Another facelift gave the '63s a new grille insert composed of elongated rectangles, plus a crisper rear roofline and restyled rear deck. The stylist responsible for much of this revision was Elwood Engel, who'd come over from Ford -- where he designed the aforementioned Continental -- to replace Exner in mid-1961. The lineup was again unchanged, and model-year production was about the same as for '62.
Clean, all-new Engel styling completely banished the old Exner silhouette for 1964 as Imperial became very much like his square-lined Continental. The beltline was edged with full-length bright moldings, a divided grille appeared (recalling 1955-56), and the freestanding headlamps gave way to integral units within the grille.

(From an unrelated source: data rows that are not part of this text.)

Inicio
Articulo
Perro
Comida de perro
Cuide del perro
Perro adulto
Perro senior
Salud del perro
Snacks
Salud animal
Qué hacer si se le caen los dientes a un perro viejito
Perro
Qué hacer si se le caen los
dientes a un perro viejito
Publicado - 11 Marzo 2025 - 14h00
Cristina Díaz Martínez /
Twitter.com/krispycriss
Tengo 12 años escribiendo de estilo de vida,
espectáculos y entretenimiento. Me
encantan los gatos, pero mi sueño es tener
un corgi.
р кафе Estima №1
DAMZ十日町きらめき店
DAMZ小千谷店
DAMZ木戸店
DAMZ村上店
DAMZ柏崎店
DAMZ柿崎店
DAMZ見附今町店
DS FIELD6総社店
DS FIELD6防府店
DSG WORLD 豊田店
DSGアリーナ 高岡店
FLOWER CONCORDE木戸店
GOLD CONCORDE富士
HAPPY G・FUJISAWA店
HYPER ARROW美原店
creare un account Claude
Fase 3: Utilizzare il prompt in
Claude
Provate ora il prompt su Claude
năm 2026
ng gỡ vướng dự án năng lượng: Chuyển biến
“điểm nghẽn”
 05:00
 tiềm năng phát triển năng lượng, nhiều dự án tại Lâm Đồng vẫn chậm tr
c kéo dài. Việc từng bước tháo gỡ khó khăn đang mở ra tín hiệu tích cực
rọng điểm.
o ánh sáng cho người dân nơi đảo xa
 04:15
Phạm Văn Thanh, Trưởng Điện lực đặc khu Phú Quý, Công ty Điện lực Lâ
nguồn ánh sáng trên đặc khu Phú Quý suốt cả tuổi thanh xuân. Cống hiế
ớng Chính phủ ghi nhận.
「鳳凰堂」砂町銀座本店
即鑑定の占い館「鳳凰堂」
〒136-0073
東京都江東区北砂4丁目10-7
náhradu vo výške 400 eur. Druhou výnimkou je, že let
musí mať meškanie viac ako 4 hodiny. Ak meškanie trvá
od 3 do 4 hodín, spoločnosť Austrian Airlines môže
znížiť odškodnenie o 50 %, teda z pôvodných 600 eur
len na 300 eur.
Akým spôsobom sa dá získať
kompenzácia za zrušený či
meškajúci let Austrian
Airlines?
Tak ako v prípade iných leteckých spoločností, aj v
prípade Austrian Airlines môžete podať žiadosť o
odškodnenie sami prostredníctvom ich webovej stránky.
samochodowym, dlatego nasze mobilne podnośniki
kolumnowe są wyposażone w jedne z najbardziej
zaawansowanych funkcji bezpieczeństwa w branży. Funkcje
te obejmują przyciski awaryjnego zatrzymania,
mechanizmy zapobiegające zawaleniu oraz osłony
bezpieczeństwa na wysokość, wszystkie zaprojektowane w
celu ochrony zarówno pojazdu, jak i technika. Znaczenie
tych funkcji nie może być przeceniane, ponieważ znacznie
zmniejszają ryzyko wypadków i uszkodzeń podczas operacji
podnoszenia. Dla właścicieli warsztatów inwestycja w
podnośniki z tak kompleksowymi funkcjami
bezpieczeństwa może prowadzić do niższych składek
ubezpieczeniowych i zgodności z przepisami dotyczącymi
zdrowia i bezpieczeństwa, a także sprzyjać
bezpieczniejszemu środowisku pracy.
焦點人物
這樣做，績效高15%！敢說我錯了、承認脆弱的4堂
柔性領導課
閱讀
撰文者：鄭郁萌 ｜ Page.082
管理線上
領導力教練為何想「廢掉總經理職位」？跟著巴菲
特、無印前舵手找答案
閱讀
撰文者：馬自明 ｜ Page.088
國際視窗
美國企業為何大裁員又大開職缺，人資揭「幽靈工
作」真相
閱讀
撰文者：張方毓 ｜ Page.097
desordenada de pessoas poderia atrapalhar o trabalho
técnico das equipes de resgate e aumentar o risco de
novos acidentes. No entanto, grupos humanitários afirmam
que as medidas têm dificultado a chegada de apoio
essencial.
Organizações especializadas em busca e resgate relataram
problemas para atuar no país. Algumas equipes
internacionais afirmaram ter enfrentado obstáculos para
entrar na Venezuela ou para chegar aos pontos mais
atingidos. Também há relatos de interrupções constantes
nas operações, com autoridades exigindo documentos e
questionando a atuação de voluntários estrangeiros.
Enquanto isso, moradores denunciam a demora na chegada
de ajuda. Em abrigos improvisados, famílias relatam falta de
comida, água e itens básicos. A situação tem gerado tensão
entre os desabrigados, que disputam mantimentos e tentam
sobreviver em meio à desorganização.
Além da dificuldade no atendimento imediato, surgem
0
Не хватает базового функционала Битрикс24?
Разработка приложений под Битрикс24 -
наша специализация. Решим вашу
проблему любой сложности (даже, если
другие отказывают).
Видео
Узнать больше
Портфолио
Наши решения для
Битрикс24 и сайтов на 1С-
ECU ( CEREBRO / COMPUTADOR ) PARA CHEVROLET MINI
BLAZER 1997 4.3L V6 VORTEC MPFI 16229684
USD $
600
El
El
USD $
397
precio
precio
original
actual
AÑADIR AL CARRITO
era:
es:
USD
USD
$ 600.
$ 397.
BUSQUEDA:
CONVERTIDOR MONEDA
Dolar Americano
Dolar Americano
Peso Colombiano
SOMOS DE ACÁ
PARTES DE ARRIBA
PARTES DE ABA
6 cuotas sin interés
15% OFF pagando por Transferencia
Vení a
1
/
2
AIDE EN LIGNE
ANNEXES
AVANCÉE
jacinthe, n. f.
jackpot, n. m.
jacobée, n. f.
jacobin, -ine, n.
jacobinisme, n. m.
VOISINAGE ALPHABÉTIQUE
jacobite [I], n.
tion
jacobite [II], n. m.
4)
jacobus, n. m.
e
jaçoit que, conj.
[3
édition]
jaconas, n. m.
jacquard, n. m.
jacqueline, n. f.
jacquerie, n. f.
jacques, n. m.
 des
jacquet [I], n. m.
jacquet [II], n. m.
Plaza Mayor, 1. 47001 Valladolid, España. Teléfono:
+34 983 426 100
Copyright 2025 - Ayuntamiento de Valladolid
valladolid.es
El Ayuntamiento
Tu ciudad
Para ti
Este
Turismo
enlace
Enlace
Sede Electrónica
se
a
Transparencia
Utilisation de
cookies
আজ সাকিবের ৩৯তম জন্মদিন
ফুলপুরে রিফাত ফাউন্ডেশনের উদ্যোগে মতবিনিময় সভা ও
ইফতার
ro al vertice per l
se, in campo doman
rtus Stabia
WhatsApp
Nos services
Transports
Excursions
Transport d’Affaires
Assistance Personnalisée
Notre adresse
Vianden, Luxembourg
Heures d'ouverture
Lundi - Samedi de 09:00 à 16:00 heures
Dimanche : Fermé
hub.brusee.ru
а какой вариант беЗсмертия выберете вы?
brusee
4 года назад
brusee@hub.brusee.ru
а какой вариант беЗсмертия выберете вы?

One Exner touch remained, however: the simulated trunklid spare, though it was also squarish now, carried down into the bumper as on the 1956-57 Continental Mark II. A less-contrived dash with strong horizontal format was featured inside.
Modelwise, the slow-selling Custom was eliminated along with the Southampton name for pillarless styles, leaving Crown convertible and hardtops, LeBaron hardtop sedan, and the Ghia Crown limo. Model-year sales were exceedingly good at over 23,000, a level that wouldn't be approached again until 1969.
Good sales and the big '64 redesign dictated a stand-pat 1965. The only significant changes were prominent crossed grille bars on a mesh background, glass-covered headlights, and prices bumped up $100-$200.
Displayed at that year's New York Auto Show was the exotic LeBaron D'Or, a customized hardtop coupe. The "D'Or" part referred to gold-tint exterior striping and interior embellishments, as well as special "Royal Essence Laurel Gold" paint.
Ghia stopped building Crown limousines in 1965, but 10 more were constructed in Spain using '66 grilles and rear decks. When Imperial finally went to unit construction for '67, Chrysler worked out a limousine program with Stageway Coaches of Fort Smith, Arkansas.
Built through 1971 at the rate of about six per year, these cars, simply called LeBaron, were much larger, riding an unbelievable 163-inch wheelbase, by far the longest in the American industry. Prices ranged from $12,000 to $15,000, depending on equipment.
Regular Imperials again saw mostly detail changes for 1966. The grille now carried an eggcrate motif, each "crate" containing tiny elongated rectangles, and the decklid was cleaned up by deleting the fake spare tire.
A literal big change involved boring the wedge V-8 to 440 cid, which returned horsepower to 350. Model-year production went the other way, though, dropping from 1965's 18,500 -- itself a considerable decline from '64 -- to fewer than 13,750.